[Start of Attachment]

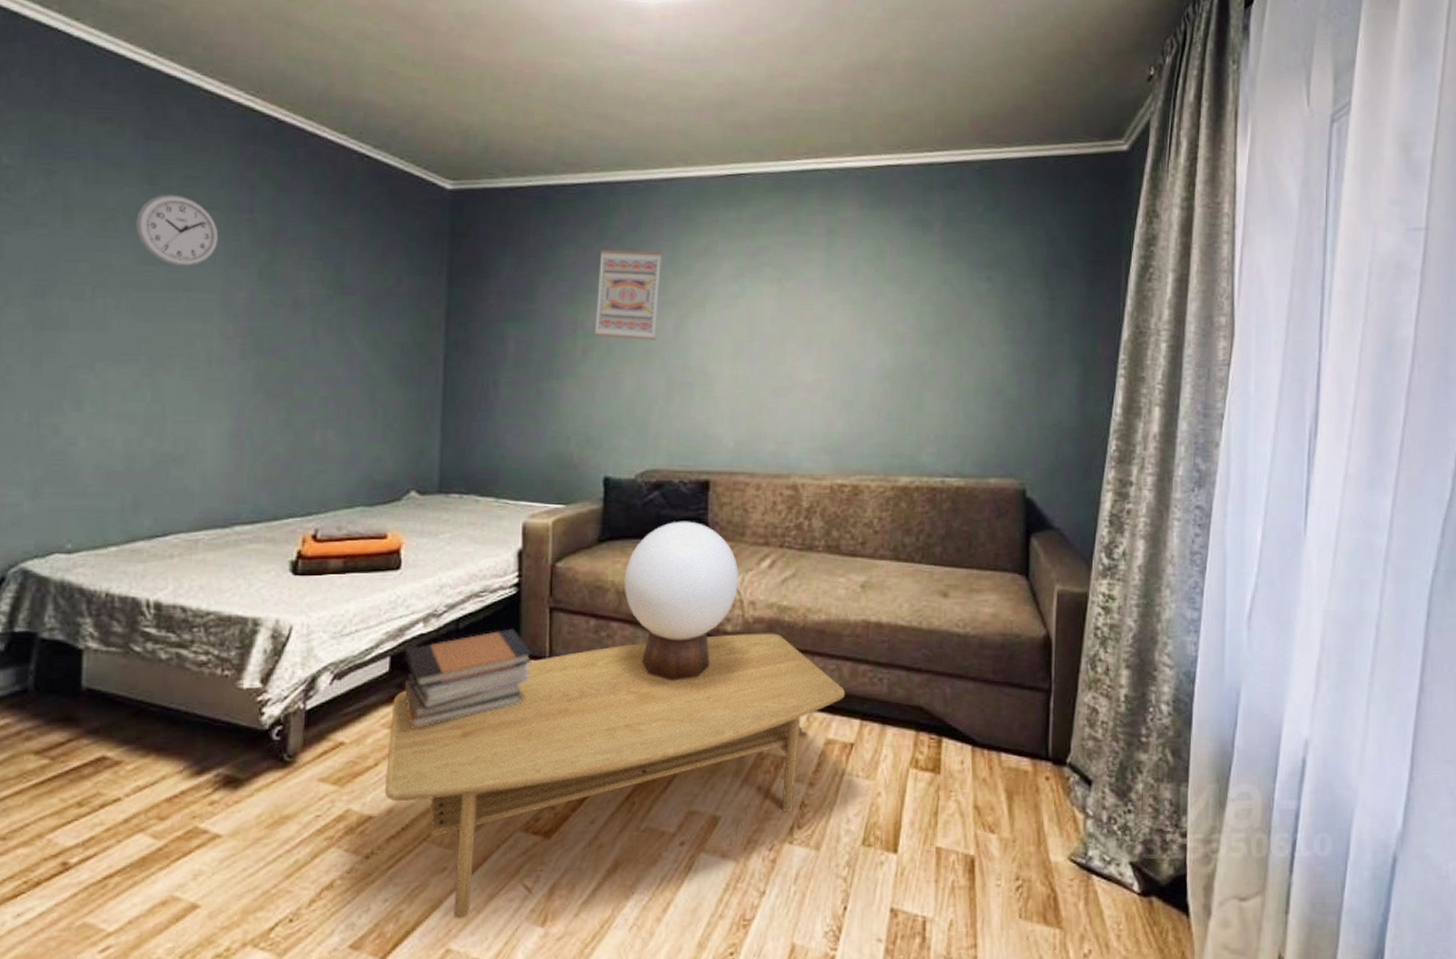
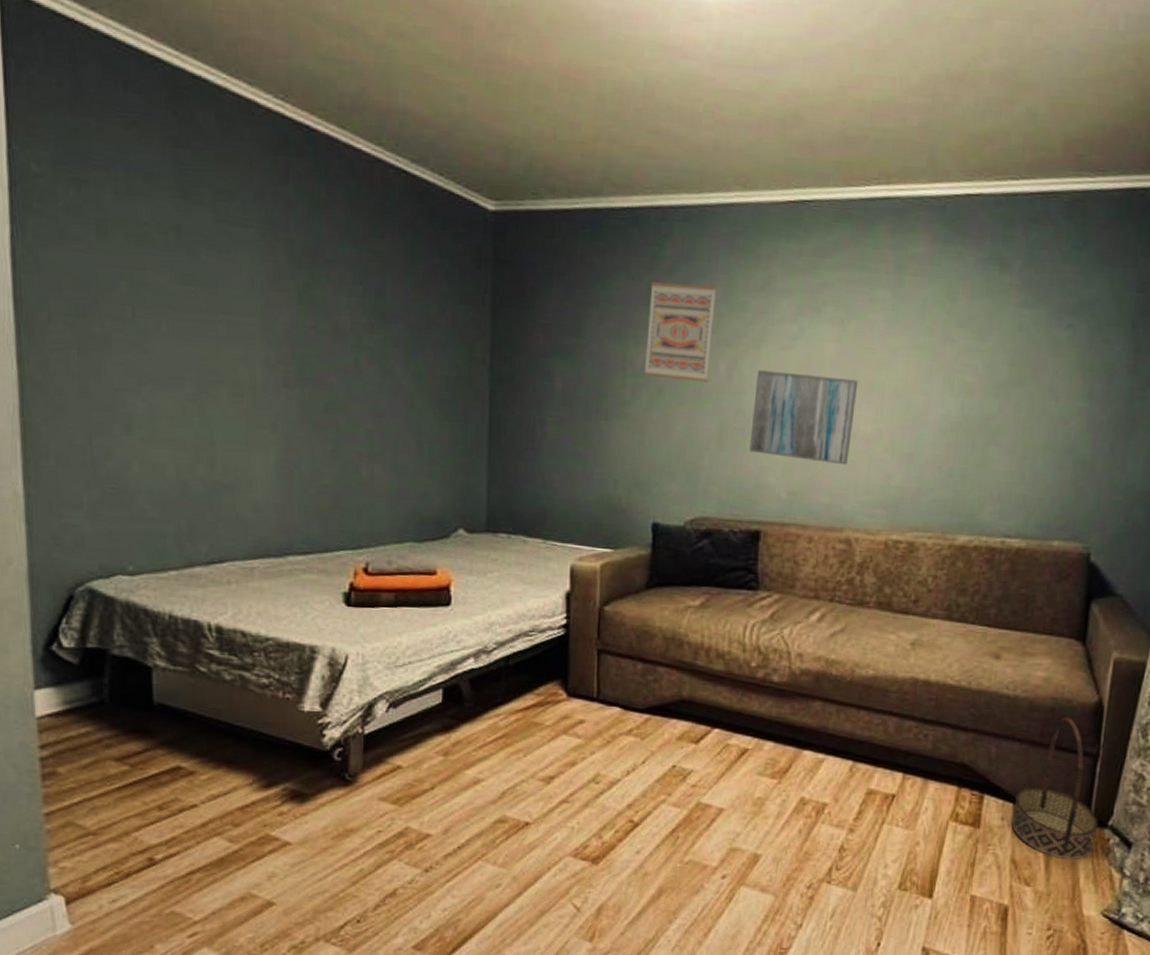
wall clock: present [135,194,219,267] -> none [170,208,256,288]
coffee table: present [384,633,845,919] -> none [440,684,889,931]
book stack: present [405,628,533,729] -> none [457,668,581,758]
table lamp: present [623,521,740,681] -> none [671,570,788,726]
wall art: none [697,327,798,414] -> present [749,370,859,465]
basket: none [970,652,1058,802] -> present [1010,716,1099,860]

[End of Attachment]

### What is expected
Only those lines running from the one containing "wall art: none" through the last line of the data above are to be copied, exactly, with both ends included.

### Answer for this exercise
wall art: none [697,327,798,414] -> present [749,370,859,465]
basket: none [970,652,1058,802] -> present [1010,716,1099,860]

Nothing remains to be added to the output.